Search the records for the string "manually" and copy every line where it turns up.

Source data:
——————
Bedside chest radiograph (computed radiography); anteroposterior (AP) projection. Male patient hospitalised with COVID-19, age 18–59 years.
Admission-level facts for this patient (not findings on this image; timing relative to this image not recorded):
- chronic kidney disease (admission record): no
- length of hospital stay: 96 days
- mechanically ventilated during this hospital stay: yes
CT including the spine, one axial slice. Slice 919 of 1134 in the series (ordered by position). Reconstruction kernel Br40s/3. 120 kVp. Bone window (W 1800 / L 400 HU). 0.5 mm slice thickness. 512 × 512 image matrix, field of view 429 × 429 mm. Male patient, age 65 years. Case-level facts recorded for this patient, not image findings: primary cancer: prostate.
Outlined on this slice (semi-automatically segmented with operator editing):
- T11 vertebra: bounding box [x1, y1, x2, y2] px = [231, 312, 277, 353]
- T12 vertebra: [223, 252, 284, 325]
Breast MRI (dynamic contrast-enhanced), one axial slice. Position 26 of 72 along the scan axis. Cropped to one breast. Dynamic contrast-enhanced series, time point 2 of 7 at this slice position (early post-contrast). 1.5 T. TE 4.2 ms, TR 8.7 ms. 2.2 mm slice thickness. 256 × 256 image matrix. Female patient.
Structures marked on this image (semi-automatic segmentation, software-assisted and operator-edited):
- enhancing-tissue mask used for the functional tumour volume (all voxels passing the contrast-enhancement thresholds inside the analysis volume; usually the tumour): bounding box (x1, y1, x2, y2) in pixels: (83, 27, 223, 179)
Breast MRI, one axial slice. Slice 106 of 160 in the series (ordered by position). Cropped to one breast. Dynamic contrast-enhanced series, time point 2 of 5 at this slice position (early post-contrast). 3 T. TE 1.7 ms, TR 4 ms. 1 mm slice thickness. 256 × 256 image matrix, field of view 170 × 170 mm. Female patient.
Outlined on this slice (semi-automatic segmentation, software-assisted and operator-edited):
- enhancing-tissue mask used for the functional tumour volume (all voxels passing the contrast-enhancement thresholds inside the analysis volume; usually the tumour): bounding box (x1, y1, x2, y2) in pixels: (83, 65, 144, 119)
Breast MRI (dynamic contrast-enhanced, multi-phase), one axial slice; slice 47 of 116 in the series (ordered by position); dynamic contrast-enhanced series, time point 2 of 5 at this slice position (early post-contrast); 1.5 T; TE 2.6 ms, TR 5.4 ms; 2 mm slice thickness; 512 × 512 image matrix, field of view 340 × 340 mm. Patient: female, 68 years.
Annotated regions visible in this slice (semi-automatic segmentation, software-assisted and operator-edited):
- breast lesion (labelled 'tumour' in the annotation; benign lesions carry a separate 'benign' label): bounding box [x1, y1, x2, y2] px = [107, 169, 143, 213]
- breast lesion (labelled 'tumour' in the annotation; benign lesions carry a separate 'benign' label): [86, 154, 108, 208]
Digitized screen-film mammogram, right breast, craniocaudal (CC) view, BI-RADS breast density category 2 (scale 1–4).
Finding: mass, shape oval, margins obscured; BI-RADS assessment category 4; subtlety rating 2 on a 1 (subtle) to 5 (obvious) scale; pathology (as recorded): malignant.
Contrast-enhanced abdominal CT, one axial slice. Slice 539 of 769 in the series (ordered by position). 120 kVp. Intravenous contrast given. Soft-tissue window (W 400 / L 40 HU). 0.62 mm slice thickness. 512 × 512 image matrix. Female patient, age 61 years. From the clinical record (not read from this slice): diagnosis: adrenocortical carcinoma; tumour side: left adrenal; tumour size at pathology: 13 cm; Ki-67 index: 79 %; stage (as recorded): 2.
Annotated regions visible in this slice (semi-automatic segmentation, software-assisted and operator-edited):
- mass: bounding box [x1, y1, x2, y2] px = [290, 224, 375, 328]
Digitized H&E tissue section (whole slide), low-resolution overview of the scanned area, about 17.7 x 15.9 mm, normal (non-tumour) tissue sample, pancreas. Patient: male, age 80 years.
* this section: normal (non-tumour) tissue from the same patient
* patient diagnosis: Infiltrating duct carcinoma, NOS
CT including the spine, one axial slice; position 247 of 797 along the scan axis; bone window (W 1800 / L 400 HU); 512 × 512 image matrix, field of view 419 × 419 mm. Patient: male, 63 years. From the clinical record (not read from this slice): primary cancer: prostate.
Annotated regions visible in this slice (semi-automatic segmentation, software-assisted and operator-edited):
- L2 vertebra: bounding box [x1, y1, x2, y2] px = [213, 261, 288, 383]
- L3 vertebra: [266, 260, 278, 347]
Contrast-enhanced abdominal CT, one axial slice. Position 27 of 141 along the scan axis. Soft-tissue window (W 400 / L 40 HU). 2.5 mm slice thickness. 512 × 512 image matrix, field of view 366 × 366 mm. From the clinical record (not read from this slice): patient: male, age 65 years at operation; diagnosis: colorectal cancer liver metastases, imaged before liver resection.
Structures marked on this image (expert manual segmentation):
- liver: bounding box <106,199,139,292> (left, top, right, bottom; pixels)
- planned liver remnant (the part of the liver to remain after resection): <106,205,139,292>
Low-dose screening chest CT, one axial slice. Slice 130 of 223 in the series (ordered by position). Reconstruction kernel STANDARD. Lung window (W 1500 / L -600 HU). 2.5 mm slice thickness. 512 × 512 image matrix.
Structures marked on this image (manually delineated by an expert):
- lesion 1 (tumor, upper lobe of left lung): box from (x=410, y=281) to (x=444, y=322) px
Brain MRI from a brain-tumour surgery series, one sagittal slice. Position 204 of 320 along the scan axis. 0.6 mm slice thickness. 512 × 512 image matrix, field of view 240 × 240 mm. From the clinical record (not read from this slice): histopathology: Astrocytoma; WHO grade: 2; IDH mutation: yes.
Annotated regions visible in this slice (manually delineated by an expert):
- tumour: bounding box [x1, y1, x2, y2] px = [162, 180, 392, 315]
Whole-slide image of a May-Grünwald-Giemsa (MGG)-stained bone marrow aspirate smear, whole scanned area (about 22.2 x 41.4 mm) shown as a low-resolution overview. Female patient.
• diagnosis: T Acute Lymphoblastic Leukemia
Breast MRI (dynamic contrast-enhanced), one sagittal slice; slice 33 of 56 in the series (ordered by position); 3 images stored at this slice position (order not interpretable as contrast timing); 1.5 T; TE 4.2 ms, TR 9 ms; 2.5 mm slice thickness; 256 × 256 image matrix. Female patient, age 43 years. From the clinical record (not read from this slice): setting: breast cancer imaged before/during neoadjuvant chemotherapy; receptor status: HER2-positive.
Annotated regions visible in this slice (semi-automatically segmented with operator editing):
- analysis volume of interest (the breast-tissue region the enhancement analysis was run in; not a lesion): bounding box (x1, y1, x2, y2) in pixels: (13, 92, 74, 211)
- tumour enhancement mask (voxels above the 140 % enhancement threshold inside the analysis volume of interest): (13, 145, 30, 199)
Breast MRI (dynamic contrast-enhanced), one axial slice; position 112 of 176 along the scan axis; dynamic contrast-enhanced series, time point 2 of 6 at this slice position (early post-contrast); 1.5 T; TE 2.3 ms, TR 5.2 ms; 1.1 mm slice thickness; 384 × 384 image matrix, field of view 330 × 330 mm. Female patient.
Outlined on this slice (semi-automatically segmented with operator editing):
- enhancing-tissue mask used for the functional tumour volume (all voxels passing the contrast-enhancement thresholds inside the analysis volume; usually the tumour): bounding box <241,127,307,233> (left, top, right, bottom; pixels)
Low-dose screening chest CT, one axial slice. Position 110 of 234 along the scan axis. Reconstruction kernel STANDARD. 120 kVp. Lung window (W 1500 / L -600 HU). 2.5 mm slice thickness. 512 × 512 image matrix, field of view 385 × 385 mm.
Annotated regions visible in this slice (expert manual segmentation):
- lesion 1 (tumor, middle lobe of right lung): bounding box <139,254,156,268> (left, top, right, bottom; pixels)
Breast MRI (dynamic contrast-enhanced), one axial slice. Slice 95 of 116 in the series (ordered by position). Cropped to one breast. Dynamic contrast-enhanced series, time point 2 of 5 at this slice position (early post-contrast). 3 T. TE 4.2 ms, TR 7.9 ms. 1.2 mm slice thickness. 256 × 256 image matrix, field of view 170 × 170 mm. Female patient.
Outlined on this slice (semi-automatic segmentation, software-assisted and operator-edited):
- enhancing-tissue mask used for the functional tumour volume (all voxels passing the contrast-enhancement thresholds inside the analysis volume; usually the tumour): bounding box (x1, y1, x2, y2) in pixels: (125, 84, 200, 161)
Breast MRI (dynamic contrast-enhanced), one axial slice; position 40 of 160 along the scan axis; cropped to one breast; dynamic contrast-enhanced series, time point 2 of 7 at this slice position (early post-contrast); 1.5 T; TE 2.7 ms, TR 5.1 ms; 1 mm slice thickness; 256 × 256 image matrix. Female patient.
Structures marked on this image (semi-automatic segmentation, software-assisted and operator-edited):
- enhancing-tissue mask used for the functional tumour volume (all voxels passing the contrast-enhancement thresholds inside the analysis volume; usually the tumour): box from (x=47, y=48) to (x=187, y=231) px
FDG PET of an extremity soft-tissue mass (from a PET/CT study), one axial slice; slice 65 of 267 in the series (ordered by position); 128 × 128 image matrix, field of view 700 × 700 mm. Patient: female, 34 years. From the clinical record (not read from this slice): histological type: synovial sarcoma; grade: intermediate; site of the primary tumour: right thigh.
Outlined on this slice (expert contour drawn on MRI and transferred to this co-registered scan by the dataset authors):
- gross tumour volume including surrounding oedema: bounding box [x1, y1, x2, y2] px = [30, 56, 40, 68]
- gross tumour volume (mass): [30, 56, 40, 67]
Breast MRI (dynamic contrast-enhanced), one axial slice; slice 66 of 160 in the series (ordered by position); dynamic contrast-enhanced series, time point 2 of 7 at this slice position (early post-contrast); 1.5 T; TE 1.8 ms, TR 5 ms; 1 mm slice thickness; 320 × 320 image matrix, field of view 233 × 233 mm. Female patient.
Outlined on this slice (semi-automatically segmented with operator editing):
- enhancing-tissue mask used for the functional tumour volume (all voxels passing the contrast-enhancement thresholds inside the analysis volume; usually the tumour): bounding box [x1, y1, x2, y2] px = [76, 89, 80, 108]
——————
### RESULT FOR THIS TASK
Structures marked on this image (manually delineated by an expert):
Annotated regions visible in this slice (manually delineated by an expert):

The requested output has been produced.